### WORK ORDER
Search the records for the word "provided" and copy every line in which it occurs.

### DATA RECORDS
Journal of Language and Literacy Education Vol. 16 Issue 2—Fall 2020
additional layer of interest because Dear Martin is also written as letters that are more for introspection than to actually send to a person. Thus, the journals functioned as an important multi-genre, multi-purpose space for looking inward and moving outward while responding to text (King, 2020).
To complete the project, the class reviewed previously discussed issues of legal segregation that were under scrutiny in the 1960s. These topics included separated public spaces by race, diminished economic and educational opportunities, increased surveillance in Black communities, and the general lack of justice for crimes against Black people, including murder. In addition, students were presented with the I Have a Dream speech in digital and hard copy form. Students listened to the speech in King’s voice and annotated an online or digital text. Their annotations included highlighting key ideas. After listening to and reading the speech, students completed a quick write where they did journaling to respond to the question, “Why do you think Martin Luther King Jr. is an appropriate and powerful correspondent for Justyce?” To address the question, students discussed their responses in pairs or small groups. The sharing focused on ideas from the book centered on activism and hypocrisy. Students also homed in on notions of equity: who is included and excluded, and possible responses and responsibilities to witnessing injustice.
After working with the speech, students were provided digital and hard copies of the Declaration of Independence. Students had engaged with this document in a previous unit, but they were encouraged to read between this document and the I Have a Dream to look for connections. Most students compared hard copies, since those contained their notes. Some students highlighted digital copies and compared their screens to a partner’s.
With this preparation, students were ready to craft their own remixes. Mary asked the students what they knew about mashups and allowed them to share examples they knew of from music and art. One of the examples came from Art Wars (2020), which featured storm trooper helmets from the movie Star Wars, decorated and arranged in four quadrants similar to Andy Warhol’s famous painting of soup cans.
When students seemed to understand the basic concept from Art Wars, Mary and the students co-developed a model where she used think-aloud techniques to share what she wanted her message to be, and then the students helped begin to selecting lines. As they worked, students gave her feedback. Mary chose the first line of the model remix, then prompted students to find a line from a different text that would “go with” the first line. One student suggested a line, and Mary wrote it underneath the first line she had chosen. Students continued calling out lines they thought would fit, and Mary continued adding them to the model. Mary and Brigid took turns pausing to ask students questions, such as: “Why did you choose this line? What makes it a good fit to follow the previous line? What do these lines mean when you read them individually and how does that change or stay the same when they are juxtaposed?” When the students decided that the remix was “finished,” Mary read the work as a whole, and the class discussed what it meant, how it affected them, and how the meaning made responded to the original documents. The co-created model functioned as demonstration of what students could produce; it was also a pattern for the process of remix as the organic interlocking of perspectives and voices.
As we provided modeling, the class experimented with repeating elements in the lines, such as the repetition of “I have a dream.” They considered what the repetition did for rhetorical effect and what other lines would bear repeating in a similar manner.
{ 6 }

### RESPONSE TO THIS TASK
After working with the speech, students were provided digital and hard copies of the Declaration of Independence. Students had engaged with this document in a previous unit, but they were encouraged to read between this document and the I Have a Dream to look for connections. Most students compared hard copies, since those contained their notes. Some students highlighted digital copies and compared their screens to a partner’s.
As we provided modeling, the class experimented with repeating elements in the lines, such as the repetition of “I have a dream.” They considered what the repetition did for rhetorical effect and what other lines would bear repeating in a similar manner.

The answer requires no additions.